Forget about highlining, BASE-jumping, heli-skiing or cave diving. If you’re looking for adventure, try spending a week without your mobile phone
If beads of perspiration are already forming on your brow and your heart is palpitating at the prospect of going a week without your smartphone, you may be among an increasing number of people who are suffering from a conspicuously 21st-century malaise.
Can it even be done in this day and age? Is it a challenge any of us would accept? How much fear and anxiety have to be overcome in order to achieve the objective? And could it possibly be more dangerous than throwing yourself out of an airplane with only a length and breadth of silk to prevent gravity from taking its grisly toll on your fragile endoskeleton?
The Studies Are In
If recent studies are anything to go by, the answer is a resounding ‘yes’ to the last question. So accustomed to our mobile devices have we become, and so attached to them in our hearts and minds, that their absence can lead to the kind of separation anxiety that most of us wouldn’t have experienced since infancy.
Those who indulge in dangerous sports and pastimes point to the adrenaline rush they experience at the prospect of doing something risky. Taking risks is something that has informed the human condition since the time we first stood up as a species and started to grunt, and has enabled us to progress up the food chain to the point at which we’re no longer concerned about being accosted by a sabre-toothed tiger or sat on by a woolly mammoth.
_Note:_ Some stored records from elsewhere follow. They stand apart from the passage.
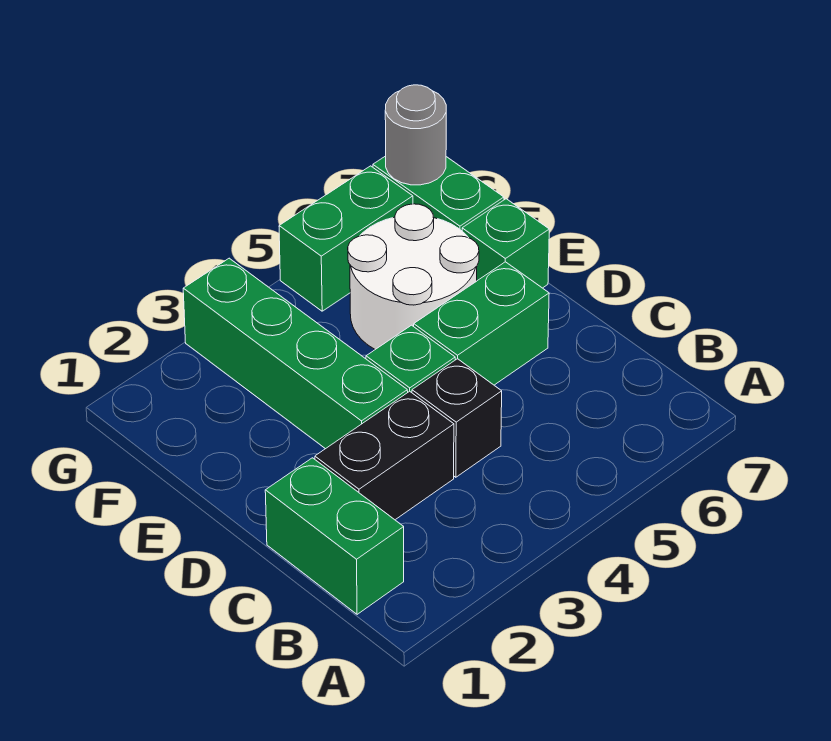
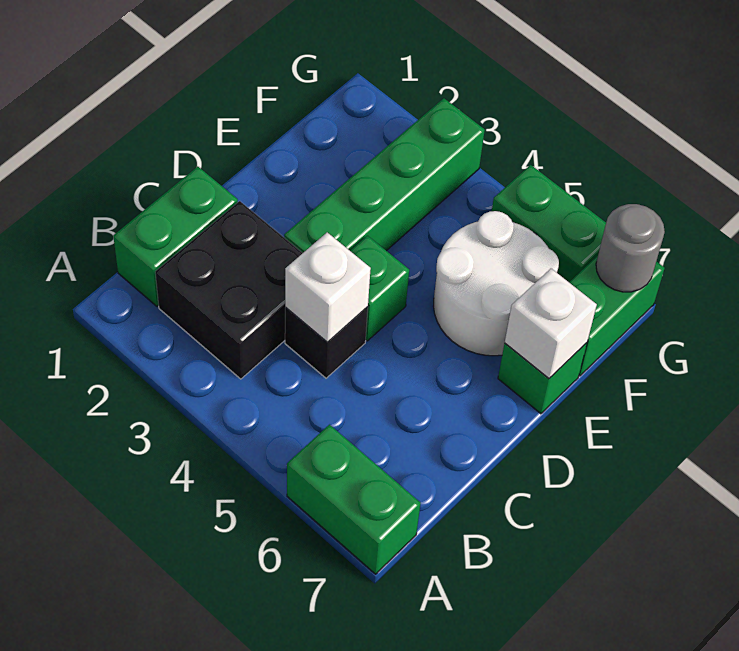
black 1x2 brick [315,391,454,520] -> black 2x2 brick [155,201,302,379]
none -> white 1x1 brick [285,232,371,342]
green 1x2 brick [414,262,549,385] -> green 1x2 brick moved to [287,425,421,574]
none -> white 1x1 brick [505,269,597,378]

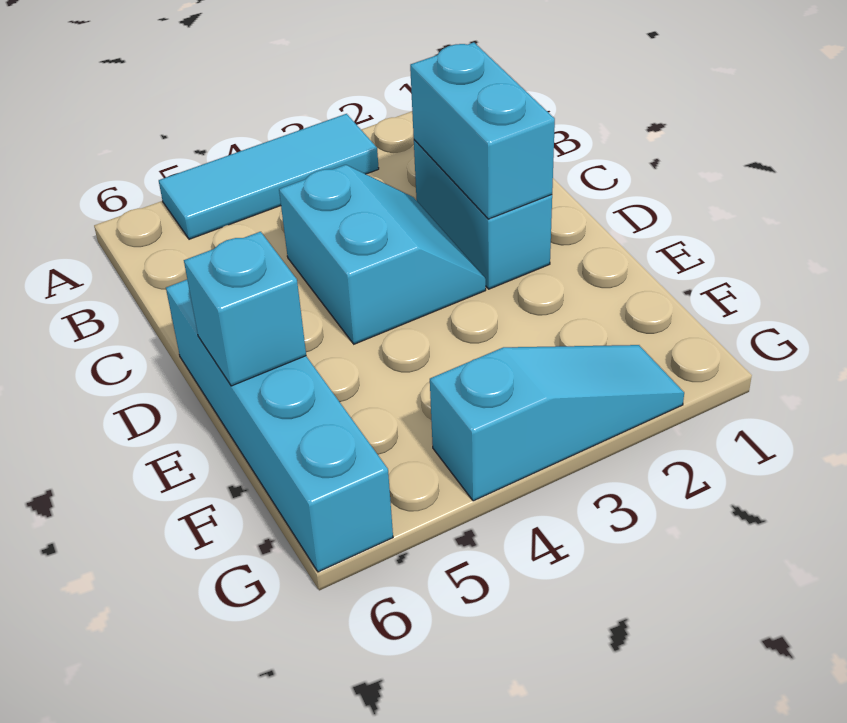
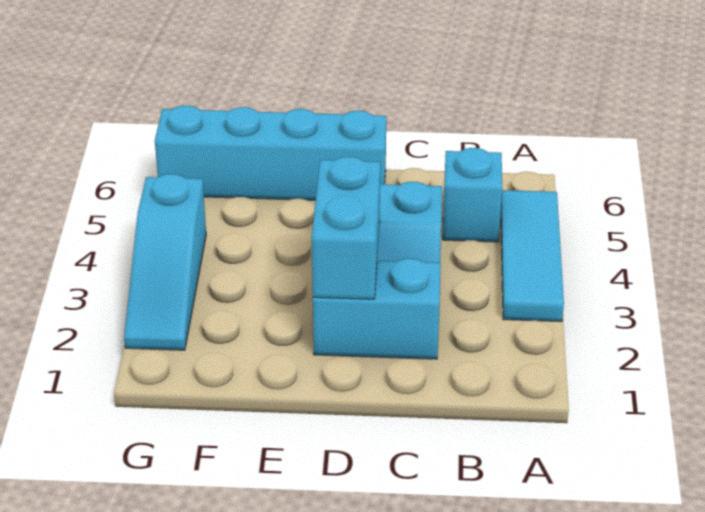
cyan 1x2 brick [410,42,555,219] -> cyan 1x2 brick turned to [312,157,380,299]
cyan 1x1 brick [184,232,306,386] -> cyan 1x1 brick moved to [443,148,502,242]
As a result, some human beings have invented ways of putting their lives at risk in the name of recreation, as though an innate need to experience the fear that characterised our ancestors’ daily lives can be invoked and acted upon in the name of life affirmation. As human beings, we are, by our very nature, fiendishly contrary. Daredevils and thrillseekers alike contend that they never feel ‘more alive’ than when they’re putting their mere existences in danger and subjecting themselves to the prospect of death. It makes sense to some.
If adrenaline rushes are not for you though, it’s still possible to be adventurous, and spending a week without a mobile phone could well induce the kind of excitement that studies have suggested can lead to fear, discomfort and heightened stress.
A Not-So-Smart Life?
Although yet to be classified as a specific mental disorder, being without a mobile phone for any length of time can be both alarming and daunting, leading to anxiety, heightened tension and even the fear of abandonment. It even has its own name: nomophobia. And like all phobias, it’s both real and irrational. Nevertheless, the symptoms seem to be common and invariably relate to the discomfort experienced when deprived of a communication tool and not having access to the information that we now take so much for granted.
Smartphones have become extensions of ourselves as we strive to personalise technology – an exercise that is, in itself, counterintuitive. Technology isn’t supposed to be personal. Isn’t it meant to conform to the modern world and make itself relevant to us? Should we be googling that question?
Convenience Is An App Away
The problem is that the smartphone developers and technological wizards who evolve the kind of apps that are designed to make our lives easier and better – ‘richer’ for serious want of a better word – are so much smarter than we are, creating desires and needs that perhaps did not exist, and catering to our predilection to have what we think most others have.
It’s time to take the plunge and invoke the spirit of adventure by going without your mobile phone for a period of time. If a week’s too lengthy and instantly induces arrhythmia, start off with a day and wean yourself progressively.
Imagine what life would be like when you have to be smart instead of your phone. You’d have to turn up for appointments and meetings on time, deprived of the resource to fire off a quick ‘running late’, ‘can we postpone?’ or ‘stuck in a hurricane’.
In terms of getting directions to the appointed meeting place, you may even have to ask a fellow being for help. When dining, and with no access to social media, you may get the opportunity to eat hot, unphotographed food that people in Guatemala will not be experiencing vicariously, and there is even the possibility of having to walk through the portals of an actual bank to check whether or not you’re balanced. It will be a battle, but the iClouds have silver linings and there is hope on the Verizon.
Studies have shown that a voluntary separation from your mobile device increases cognitive capacity, while being joined at the hip to your little pocket computer friend has negative consequences for transactive memory (the shared knowledge store).
Information Is King
Oddly enough, in studies conducted on nomophobia, surprisingly few respondents cited being stranded without a mobile phone as a major concern, being more fearful of running out of battery power. Lack of access to information was more of a worry than not being able to make and receive calls, which should tell us a lot about the world we have allowed others to create for us, a world in which a technological gadget has become a relationship partner upon which (or should it be ‘whom’?) we are dependent.
Whatever fears nomophobes experience, just know that these are meant to be overcome in a spirit of adventure that hopefully, will leave adrenaline junkies trailing in wakes. Who knows, it might even change lives.